Instruction:
Look for the string "Агентство" in the listing. Copy each line that has it.

────

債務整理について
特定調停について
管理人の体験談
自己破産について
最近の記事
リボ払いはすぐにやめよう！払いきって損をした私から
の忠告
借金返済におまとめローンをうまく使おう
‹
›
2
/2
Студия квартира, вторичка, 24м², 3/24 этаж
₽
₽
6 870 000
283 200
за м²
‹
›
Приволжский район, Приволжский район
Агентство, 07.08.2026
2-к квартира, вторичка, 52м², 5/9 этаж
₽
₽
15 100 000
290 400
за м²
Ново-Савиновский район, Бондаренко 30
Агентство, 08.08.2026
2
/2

────

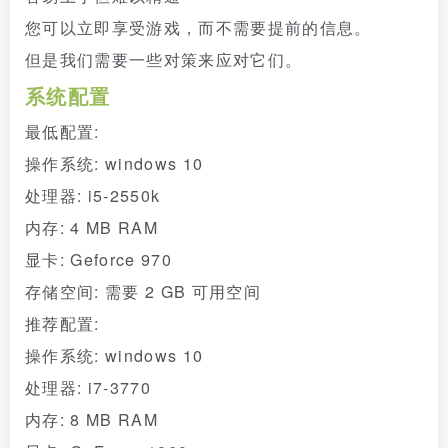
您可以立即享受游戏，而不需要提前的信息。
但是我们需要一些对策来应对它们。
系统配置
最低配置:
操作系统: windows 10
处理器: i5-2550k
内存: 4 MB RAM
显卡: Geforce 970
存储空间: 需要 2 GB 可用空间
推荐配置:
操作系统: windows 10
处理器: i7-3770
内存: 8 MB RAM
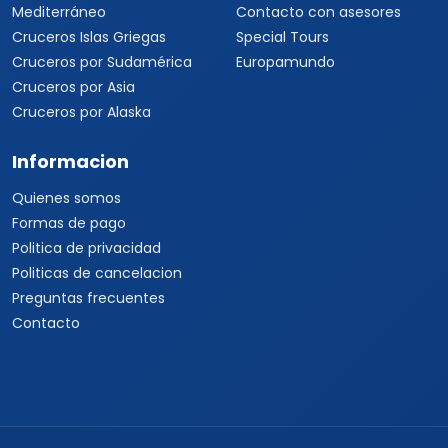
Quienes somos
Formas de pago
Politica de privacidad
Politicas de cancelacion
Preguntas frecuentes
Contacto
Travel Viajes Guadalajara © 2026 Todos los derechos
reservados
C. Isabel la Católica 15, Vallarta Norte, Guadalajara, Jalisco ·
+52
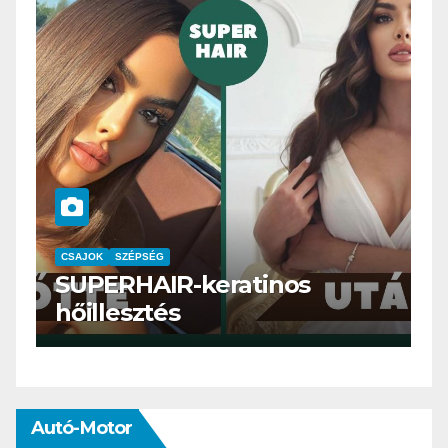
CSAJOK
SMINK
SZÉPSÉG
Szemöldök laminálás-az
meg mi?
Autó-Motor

────

Solution:
Агентство, 07.08.2026
Агентство, 08.08.2026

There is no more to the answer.